Compact crossovers are not usually considered enthusiast products. They’re the default, the product people imagine nowadays when the phrase “everyday transport” comes up. But Dodge totally missed this memo, because the first thing it brags about when discussing the 2023 Hornet compact CUV is the fact that it’s the “quickest, fastest, most powerful compact utility vehicle under $30,000.” Oh, and it’s electrified, too.
Let’s do like Dodge and start with the powertrain because there’s some interesting stuff happening. The base Hornet GT is also the one that Dodge describes with the above quote, complete with a turbocharged 2.0-liter four-cylinder and a nine-speed automatic transmission. It has an ample 265 horsepower (198 kilowatts) and 295 pound-feet (400 newton-meters) of torque, which is enough to scoot to 60 in a brisk 6.5 seconds. That’s as quick as a Mini Cooper S. And yes, it will start at under $30,000, although Dodge isn’t sharing much pricing info beyond that.
Gallery: 2023 Dodge Hornet
Perhaps the more forward-looking trim of the two is the Hornet R/T, which is only the second plug-in-hybrid to come out of Auburn Hills in a decade. The front axle turns via a turbocharged 1.3-liter four-cylinder plucked from the Jeep Renegade/Fiat 500X line, while a 90-kilowatt electric motor sits atop the rear axle. Between the two is a 15.5-kilowatt-hour lithium-ion battery, which takes just 2.5 hours to recharge via a 7.4-kilowatt charging module and packs enough electrons to cover 35 miles when fully juiced.
The gas-electric combo works via a six-speed automatic transmission and features an integrated starter-generator for improved low-end response. Stretch the Hornet R/T’s legs and you’ll find 60 mph in 6.1 seconds, thanks to the powertrain’s combined 285 hp (213 kW) and 383 lb-ft (519 Nm). But you’ll only do that particular deed if you use PowerShot.
Dodge claims the system, activated by tugging both the wheel-mounted paddle shifters and flooring the accelerator, yields an extra 25 horsepower from the motor for up to 15 seconds and delivers immediate torque (although that’s kind of the deal with electric motors, so it’s hard to know what exactly Dodge means here – we’ll try to get to the bottom of it). Engaged, PowerShot slashes a second off the run to 60 mph. Both Hornet models also feature dynamic torque vectoring, although whether it’s brake-based or something more advanced is unclear.
Giving a vehicle power without suspension and brakes to back it up is so 1968, so Dodge is also fitting all Hornet R/Ts with Koni FSD dampers, a fully independent suspension at both ends, and a Brembo braking package that includes vented discs and four-piston calipers in front. Black calipers are standard, although a Track Package is available for both R/T and GT that adds a red paint job (and is the only way to score Brembos on the gas-only model). And because the Hornet is closely related to the Alfa Romeo Tonale, Dodge is claiming best-in-class body stiffness with excellent weight distribution.
Dodge is also rethinking the in-cabin experience, offering a class-leading 22.6 inches of screen real estate standard. The breakdown sees a 12.3-inch digital instrument cluster in place of physical gauges, as well as a 10.3-inch touchscreen infotainment system running Uconnect 5. Both Apple CarPlay and Android Auto are standard and with wireless connectivity. Really, the Hornet nails the basic requirements of a modern, successful infotainment suite. There are even different themes for the digital cluster.

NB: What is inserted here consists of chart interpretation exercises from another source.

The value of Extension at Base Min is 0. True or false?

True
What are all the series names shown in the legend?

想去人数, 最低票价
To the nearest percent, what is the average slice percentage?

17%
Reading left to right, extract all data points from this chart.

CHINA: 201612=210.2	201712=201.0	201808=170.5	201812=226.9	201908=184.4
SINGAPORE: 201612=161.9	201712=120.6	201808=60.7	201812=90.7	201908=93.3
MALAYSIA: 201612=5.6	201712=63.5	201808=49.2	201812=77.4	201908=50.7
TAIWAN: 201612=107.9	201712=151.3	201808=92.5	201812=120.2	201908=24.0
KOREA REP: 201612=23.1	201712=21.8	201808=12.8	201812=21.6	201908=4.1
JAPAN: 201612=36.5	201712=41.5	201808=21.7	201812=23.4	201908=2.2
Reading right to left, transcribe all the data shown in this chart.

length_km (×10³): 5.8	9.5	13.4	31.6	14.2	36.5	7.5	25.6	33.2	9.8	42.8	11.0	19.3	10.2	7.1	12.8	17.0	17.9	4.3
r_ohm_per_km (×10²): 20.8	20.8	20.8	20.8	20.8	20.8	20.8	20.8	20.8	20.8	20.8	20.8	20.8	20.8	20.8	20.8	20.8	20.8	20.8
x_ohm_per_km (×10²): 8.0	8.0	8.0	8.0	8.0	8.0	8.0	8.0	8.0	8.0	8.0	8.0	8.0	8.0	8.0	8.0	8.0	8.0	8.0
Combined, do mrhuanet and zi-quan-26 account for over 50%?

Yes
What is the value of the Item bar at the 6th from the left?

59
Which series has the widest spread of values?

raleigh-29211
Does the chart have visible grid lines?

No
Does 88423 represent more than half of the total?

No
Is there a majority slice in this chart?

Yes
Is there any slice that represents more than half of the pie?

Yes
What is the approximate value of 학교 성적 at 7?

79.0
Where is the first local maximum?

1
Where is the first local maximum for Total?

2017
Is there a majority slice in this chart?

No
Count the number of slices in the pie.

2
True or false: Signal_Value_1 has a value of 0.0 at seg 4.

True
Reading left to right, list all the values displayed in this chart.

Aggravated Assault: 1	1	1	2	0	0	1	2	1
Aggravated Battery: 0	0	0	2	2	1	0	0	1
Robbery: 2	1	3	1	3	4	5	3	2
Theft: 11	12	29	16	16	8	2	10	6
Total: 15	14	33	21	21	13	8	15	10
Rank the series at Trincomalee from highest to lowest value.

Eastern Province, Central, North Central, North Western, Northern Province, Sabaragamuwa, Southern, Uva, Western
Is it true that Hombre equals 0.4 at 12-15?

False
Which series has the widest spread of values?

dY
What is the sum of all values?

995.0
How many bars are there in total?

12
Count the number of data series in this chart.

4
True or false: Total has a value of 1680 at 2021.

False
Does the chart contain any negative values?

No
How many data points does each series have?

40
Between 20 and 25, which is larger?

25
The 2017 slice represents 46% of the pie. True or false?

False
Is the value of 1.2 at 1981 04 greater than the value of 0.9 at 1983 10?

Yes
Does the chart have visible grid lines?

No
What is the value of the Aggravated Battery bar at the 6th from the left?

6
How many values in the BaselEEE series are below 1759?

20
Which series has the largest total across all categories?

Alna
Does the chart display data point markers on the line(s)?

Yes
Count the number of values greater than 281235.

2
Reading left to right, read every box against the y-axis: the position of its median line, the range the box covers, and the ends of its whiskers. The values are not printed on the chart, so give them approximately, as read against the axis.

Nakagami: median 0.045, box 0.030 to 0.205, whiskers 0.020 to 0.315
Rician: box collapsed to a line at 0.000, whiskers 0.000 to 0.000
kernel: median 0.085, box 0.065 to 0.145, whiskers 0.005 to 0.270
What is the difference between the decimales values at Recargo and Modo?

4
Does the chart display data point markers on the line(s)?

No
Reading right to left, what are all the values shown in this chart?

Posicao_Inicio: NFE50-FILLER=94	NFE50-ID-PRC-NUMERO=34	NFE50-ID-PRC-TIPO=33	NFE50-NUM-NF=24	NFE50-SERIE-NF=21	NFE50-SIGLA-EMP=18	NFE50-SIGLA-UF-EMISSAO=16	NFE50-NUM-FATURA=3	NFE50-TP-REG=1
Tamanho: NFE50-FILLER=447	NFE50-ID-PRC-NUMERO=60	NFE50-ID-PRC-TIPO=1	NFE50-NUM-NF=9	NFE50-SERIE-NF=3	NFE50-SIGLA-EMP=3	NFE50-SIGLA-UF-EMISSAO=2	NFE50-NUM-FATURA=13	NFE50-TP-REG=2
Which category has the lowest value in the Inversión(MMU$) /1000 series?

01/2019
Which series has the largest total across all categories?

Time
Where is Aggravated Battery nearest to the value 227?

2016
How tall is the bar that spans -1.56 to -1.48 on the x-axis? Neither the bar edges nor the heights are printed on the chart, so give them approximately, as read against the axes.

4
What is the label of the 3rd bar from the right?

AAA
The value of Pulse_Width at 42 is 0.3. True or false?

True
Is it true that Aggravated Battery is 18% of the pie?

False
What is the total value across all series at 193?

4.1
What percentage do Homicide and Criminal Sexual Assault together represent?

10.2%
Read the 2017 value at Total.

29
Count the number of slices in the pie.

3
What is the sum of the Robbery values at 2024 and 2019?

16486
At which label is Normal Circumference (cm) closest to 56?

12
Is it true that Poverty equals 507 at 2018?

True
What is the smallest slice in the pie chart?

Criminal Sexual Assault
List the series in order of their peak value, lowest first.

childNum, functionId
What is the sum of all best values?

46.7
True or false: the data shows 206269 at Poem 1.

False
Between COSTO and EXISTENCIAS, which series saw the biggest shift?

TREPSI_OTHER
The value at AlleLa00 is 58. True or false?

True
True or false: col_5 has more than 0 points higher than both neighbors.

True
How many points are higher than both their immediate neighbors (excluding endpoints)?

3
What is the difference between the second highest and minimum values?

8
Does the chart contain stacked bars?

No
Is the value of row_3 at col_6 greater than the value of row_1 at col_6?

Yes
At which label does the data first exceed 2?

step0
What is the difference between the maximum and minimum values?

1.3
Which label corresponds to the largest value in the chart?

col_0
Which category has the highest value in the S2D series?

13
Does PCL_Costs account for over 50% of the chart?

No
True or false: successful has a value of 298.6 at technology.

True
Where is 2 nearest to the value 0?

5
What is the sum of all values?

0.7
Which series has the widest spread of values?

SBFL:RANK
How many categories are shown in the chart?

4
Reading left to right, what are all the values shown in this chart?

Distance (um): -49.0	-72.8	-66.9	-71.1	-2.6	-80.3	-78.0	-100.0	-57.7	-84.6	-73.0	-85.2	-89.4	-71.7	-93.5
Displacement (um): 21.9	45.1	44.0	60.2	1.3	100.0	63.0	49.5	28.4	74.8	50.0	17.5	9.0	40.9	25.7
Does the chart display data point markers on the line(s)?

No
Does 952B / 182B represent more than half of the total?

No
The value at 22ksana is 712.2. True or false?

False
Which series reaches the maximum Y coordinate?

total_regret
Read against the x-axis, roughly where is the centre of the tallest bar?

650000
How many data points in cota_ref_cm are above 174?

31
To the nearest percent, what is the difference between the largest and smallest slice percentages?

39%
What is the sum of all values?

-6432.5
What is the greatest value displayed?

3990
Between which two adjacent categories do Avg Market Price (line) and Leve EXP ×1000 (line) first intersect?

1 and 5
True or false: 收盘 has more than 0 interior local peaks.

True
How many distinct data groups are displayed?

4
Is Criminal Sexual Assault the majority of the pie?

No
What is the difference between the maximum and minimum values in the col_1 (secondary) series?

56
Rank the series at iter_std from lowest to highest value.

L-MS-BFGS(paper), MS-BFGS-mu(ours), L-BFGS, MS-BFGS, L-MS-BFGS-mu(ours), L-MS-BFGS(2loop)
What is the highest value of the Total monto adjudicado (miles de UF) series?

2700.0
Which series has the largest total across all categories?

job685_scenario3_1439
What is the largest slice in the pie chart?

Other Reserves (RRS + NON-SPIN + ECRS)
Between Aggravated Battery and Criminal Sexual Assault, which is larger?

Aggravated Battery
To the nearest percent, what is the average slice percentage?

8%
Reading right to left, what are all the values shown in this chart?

While Dodge will open orders for the 2023 Hornet, beyond the $30,000 target, it hasn’t released any pricing info as of publication. We’re also in the dark on fuel economy for both engines. But while those question marks loom large, the hardware related to how the Hornet will drive seems incredibly impressive. Dodge has spent a long time without a compact crossover, but it appears this renewed effort is designed to make a splash in a typically staid segment.